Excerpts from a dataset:
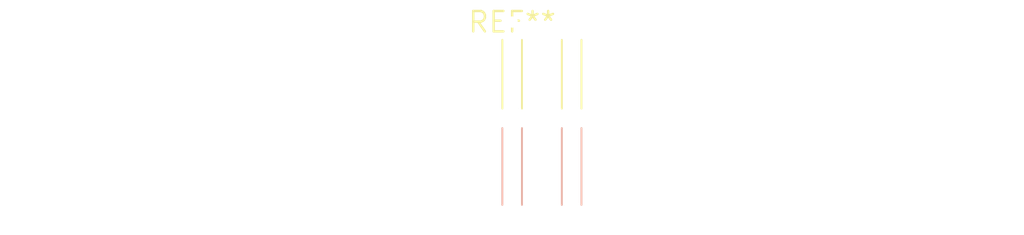
<source format=kicad_pcb>
(kicad_pcb (version 20240108) (generator pcbnew)

  (general
    (thickness 1.6)
  )

  (paper "A4")
  (layers
    (0 "F.Cu" signal)
    (31 "B.Cu" signal)
    (32 "B.Adhes" user "B.Adhesive")
    (33 "F.Adhes" user "F.Adhesive")
    (34 "B.Paste" user)
    (35 "F.Paste" user)
    (36 "B.SilkS" user "B.Silkscreen")
    (37 "F.SilkS" user "F.Silkscreen")
    (38 "B.Mask" user)
    (39 "F.Mask" user)
    (40 "Dwgs.User" user "User.Drawings")
    (41 "Cmts.User" user "User.Comments")
    (42 "Eco1.User" user "User.Eco1")
    (43 "Eco2.User" user "User.Eco2")
    (44 "Edge.Cuts" user)
    (45 "Margin" user)
    (46 "B.CrtYd" user "B.Courtyard")
    (47 "F.CrtYd" user "F.Courtyard")
    (48 "B.Fab" user)
    (49 "F.Fab" user)
    (50 "User.1" user)
    (51 "User.2" user)
    (52 "User.3" user)
    (53 "User.4" user)
    (54 "User.5" user)
    (55 "User.6" user)
    (56 "User.7" user)
    (57 "User.8" user)
    (58 "User.9" user)
  )

  (setup
    (pad_to_mask_clearance 0)
    (pcbplotparams
      (layerselection 0x00010fc_ffffffff)
      (plot_on_all_layers_selection 0x0000000_00000000)
      (disableapertmacros false)
      (usegerberextensions false)
      (usegerberattributes false)
      (usegerberadvancedattributes false)
      (creategerberjobfile false)
      (dashed_line_dash_ratio 12.000000)
      (dashed_line_gap_ratio 3.000000)
      (svgprecision 4)
      (plotframeref false)
      (viasonmask false)
      (mode 1)
      (useauxorigin false)
      (hpglpennumber 1)
      (hpglpenspeed 20)
      (hpglpendiameter 15.000000)
      (dxfpolygonmode false)
      (dxfimperialunits false)
      (dxfusepcbnewfont false)
      (psnegative false)
      (psa4output false)
      (plotreference false)
      (plotvalue false)
      (plotinvisibletext false)
      (sketchpadsonfab false)
      (subtractmaskfromsilk false)
      (outputformat 1)
      (mirror false)
      (drillshape 1)
      (scaleselection 1)
      (outputdirectory "")
    )
  )

  (net 0 "")

  (footprint "SolderWire-0.127sqmm_1x02_P3.7mm_D0.48mm_OD1mm_Relief2x" (layer "F.Cu") (at 0 0))

)

</source>
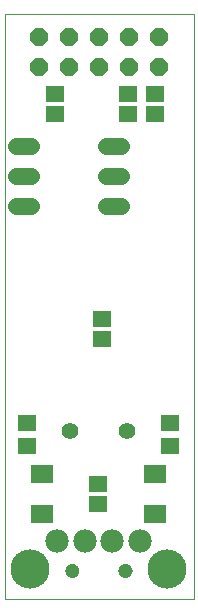
<source format=gbs>
G75*
%MOIN*%
%OFA0B0*%
%FSLAX24Y24*%
%IPPOS*%
%LPD*%
%AMOC8*
5,1,8,0,0,1.08239X$1,22.5*
%
%ADD10C,0.0000*%
%ADD11C,0.0560*%
%ADD12C,0.0560*%
%ADD13R,0.0749X0.0591*%
%ADD14C,0.0780*%
%ADD15C,0.1306*%
%ADD16C,0.0473*%
%ADD17R,0.0631X0.0552*%
%ADD18OC8,0.0600*%
D10*
X000980Y006148D02*
X000980Y025648D01*
X007280Y025648D01*
X007280Y006148D01*
X000980Y006148D01*
X003002Y007109D02*
X003004Y007138D01*
X003010Y007166D01*
X003019Y007194D01*
X003032Y007220D01*
X003049Y007243D01*
X003068Y007265D01*
X003090Y007284D01*
X003115Y007299D01*
X003141Y007312D01*
X003169Y007320D01*
X003197Y007325D01*
X003226Y007326D01*
X003255Y007323D01*
X003283Y007316D01*
X003310Y007306D01*
X003336Y007292D01*
X003359Y007275D01*
X003380Y007255D01*
X003398Y007232D01*
X003413Y007207D01*
X003424Y007180D01*
X003432Y007152D01*
X003436Y007123D01*
X003436Y007095D01*
X003432Y007066D01*
X003424Y007038D01*
X003413Y007011D01*
X003398Y006986D01*
X003380Y006963D01*
X003359Y006943D01*
X003336Y006926D01*
X003310Y006912D01*
X003283Y006902D01*
X003255Y006895D01*
X003226Y006892D01*
X003197Y006893D01*
X003169Y006898D01*
X003141Y006906D01*
X003115Y006919D01*
X003090Y006934D01*
X003068Y006953D01*
X003049Y006975D01*
X003032Y006998D01*
X003019Y007024D01*
X003010Y007052D01*
X003004Y007080D01*
X003002Y007109D01*
X004774Y007109D02*
X004776Y007138D01*
X004782Y007166D01*
X004791Y007194D01*
X004804Y007220D01*
X004821Y007243D01*
X004840Y007265D01*
X004862Y007284D01*
X004887Y007299D01*
X004913Y007312D01*
X004941Y007320D01*
X004969Y007325D01*
X004998Y007326D01*
X005027Y007323D01*
X005055Y007316D01*
X005082Y007306D01*
X005108Y007292D01*
X005131Y007275D01*
X005152Y007255D01*
X005170Y007232D01*
X005185Y007207D01*
X005196Y007180D01*
X005204Y007152D01*
X005208Y007123D01*
X005208Y007095D01*
X005204Y007066D01*
X005196Y007038D01*
X005185Y007011D01*
X005170Y006986D01*
X005152Y006963D01*
X005131Y006943D01*
X005108Y006926D01*
X005082Y006912D01*
X005055Y006902D01*
X005027Y006895D01*
X004998Y006892D01*
X004969Y006893D01*
X004941Y006898D01*
X004913Y006906D01*
X004887Y006919D01*
X004862Y006934D01*
X004840Y006953D01*
X004821Y006975D01*
X004804Y006998D01*
X004791Y007024D01*
X004782Y007052D01*
X004776Y007080D01*
X004774Y007109D01*
D11*
X005055Y011773D03*
X003155Y011773D03*
D12*
X004345Y019273D02*
X004865Y019273D01*
X004865Y020273D02*
X004345Y020273D01*
X004345Y021273D02*
X004865Y021273D01*
X001865Y021273D02*
X001345Y021273D01*
X001345Y020273D02*
X001865Y020273D01*
X001865Y019273D02*
X001345Y019273D01*
D13*
X002230Y010317D03*
X002230Y008979D03*
X005980Y008979D03*
X005980Y010317D03*
D14*
X005483Y008093D03*
X004549Y008093D03*
X003661Y008093D03*
X002727Y008093D03*
D15*
X001822Y007148D03*
X006388Y007148D03*
D16*
X004991Y007109D03*
X003219Y007109D03*
D17*
X004105Y009313D03*
X004105Y009983D03*
X004230Y014813D03*
X004230Y015483D03*
X005105Y022313D03*
X005105Y022983D03*
X005980Y022983D03*
X005980Y022313D03*
X006480Y012022D03*
X006480Y011274D03*
X002668Y022313D03*
X002668Y022983D03*
X001730Y012022D03*
X001730Y011274D03*
D18*
X002130Y023898D03*
X002130Y024898D03*
X003130Y024898D03*
X003130Y023898D03*
X004130Y023898D03*
X004130Y024898D03*
X005130Y024898D03*
X005130Y023898D03*
X006130Y023898D03*
X006130Y024898D03*
M02*

</source>
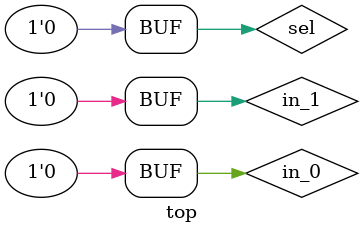
<source format=sv>
module top();
  bit in_0,in_1,sel;
  wire out;
  mux2_1 m0(in_0,in_1,sel,out);
 
  initial
    begin
    $dumpfile("dump.vcd"); $dumpvars;
      for(int i=0; i<=(8); i++)
        	#10
  			{sel,in_1, in_0}=i;
    end
  
endmodule

</source>
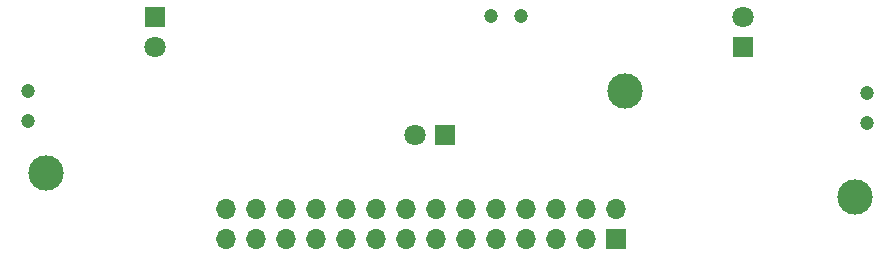
<source format=gbr>
%TF.GenerationSoftware,KiCad,Pcbnew,8.0.1*%
%TF.CreationDate,2024-03-24T20:30:25+02:00*%
%TF.ProjectId,Sensing_Subsystem,53656e73-696e-4675-9f53-756273797374,rev?*%
%TF.SameCoordinates,Original*%
%TF.FileFunction,Soldermask,Bot*%
%TF.FilePolarity,Negative*%
%FSLAX46Y46*%
G04 Gerber Fmt 4.6, Leading zero omitted, Abs format (unit mm)*
G04 Created by KiCad (PCBNEW 8.0.1) date 2024-03-24 20:30:25*
%MOMM*%
%LPD*%
G01*
G04 APERTURE LIST*
%ADD10C,1.200000*%
%ADD11R,1.800000X1.800000*%
%ADD12C,1.800000*%
%ADD13C,3.000000*%
%ADD14R,1.700000X1.700000*%
%ADD15O,1.700000X1.700000*%
G04 APERTURE END LIST*
D10*
%TO.C,D5*%
X157670000Y-78700000D03*
X155130000Y-78700000D03*
%TD*%
D11*
%TO.C,D1*%
X126750000Y-78725000D03*
D12*
X126750000Y-81265000D03*
%TD*%
D13*
%TO.C,TP2*%
X166500000Y-85000000D03*
%TD*%
D11*
%TO.C,D2*%
X151275000Y-88750000D03*
D12*
X148735000Y-88750000D03*
%TD*%
D10*
%TO.C,D6*%
X116000000Y-85000000D03*
X116000000Y-87540000D03*
%TD*%
%TO.C,D4*%
X187000000Y-87770000D03*
X187000000Y-85230000D03*
%TD*%
D13*
%TO.C,TP3*%
X117500000Y-92000000D03*
%TD*%
D11*
%TO.C,D3*%
X176500000Y-81275000D03*
D12*
X176500000Y-78735000D03*
%TD*%
D13*
%TO.C,TP1*%
X186000000Y-94000000D03*
%TD*%
D14*
%TO.C,J1*%
X165780000Y-97540000D03*
D15*
X165780000Y-95000000D03*
X163240000Y-97540000D03*
X163240000Y-95000000D03*
X160700000Y-97540000D03*
X160700000Y-95000000D03*
X158160000Y-97540000D03*
X158160000Y-95000000D03*
X155620000Y-97540000D03*
X155620000Y-95000000D03*
X153080000Y-97540000D03*
X153080000Y-95000000D03*
X150540000Y-97540000D03*
X150540000Y-95000000D03*
X148000000Y-97540000D03*
X148000000Y-95000000D03*
X145460000Y-97540000D03*
X145460000Y-95000000D03*
X142920000Y-97540000D03*
X142920000Y-95000000D03*
X140380000Y-97540000D03*
X140380000Y-95000000D03*
X137840000Y-97540000D03*
X137840000Y-95000000D03*
X135300000Y-97540000D03*
X135300000Y-95000000D03*
X132760000Y-97540000D03*
X132760000Y-95000000D03*
%TD*%
M02*

</source>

WORK REQUIRED:
For the data above, set down exactly the lines from the line with "bit in_0,in_1,sel;" to the line with "X137840000Y-97540000D03*", both included, leaving pictures out.

EXERCISE SOLUTION:
  bit in_0,in_1,sel;
  wire out;
  mux2_1 m0(in_0,in_1,sel,out);
 
  initial
    begin
    $dumpfile("dump.vcd"); $dumpvars;
      for(int i=0; i<=(8); i++)
        	#10
  			{sel,in_1, in_0}=i;
    end
  
endmodule

</source>
<source format=gbr>
%TF.GenerationSoftware,KiCad,Pcbnew,8.0.1*%
%TF.CreationDate,2024-03-24T20:30:25+02:00*%
%TF.ProjectId,Sensing_Subsystem,53656e73-696e-4675-9f53-756273797374,rev?*%
%TF.SameCoordinates,Original*%
%TF.FileFunction,Soldermask,Bot*%
%TF.FilePolarity,Negative*%
%FSLAX46Y46*%
G04 Gerber Fmt 4.6, Leading zero omitted, Abs format (unit mm)*
G04 Created by KiCad (PCBNEW 8.0.1) date 2024-03-24 20:30:25*
%MOMM*%
%LPD*%
G01*
G04 APERTURE LIST*
%ADD10C,1.200000*%
%ADD11R,1.800000X1.800000*%
%ADD12C,1.800000*%
%ADD13C,3.000000*%
%ADD14R,1.700000X1.700000*%
%ADD15O,1.700000X1.700000*%
G04 APERTURE END LIST*
D10*
%TO.C,D5*%
X157670000Y-78700000D03*
X155130000Y-78700000D03*
%TD*%
D11*
%TO.C,D1*%
X126750000Y-78725000D03*
D12*
X126750000Y-81265000D03*
%TD*%
D13*
%TO.C,TP2*%
X166500000Y-85000000D03*
%TD*%
D11*
%TO.C,D2*%
X151275000Y-88750000D03*
D12*
X148735000Y-88750000D03*
%TD*%
D10*
%TO.C,D6*%
X116000000Y-85000000D03*
X116000000Y-87540000D03*
%TD*%
%TO.C,D4*%
X187000000Y-87770000D03*
X187000000Y-85230000D03*
%TD*%
D13*
%TO.C,TP3*%
X117500000Y-92000000D03*
%TD*%
D11*
%TO.C,D3*%
X176500000Y-81275000D03*
D12*
X176500000Y-78735000D03*
%TD*%
D13*
%TO.C,TP1*%
X186000000Y-94000000D03*
%TD*%
D14*
%TO.C,J1*%
X165780000Y-97540000D03*
D15*
X165780000Y-95000000D03*
X163240000Y-97540000D03*
X163240000Y-95000000D03*
X160700000Y-97540000D03*
X160700000Y-95000000D03*
X158160000Y-97540000D03*
X158160000Y-95000000D03*
X155620000Y-97540000D03*
X155620000Y-95000000D03*
X153080000Y-97540000D03*
X153080000Y-95000000D03*
X150540000Y-97540000D03*
X150540000Y-95000000D03*
X148000000Y-97540000D03*
X148000000Y-95000000D03*
X145460000Y-97540000D03*
X145460000Y-95000000D03*
X142920000Y-97540000D03*
X142920000Y-95000000D03*
X140380000Y-97540000D03*
X140380000Y-95000000D03*
X137840000Y-97540000D03*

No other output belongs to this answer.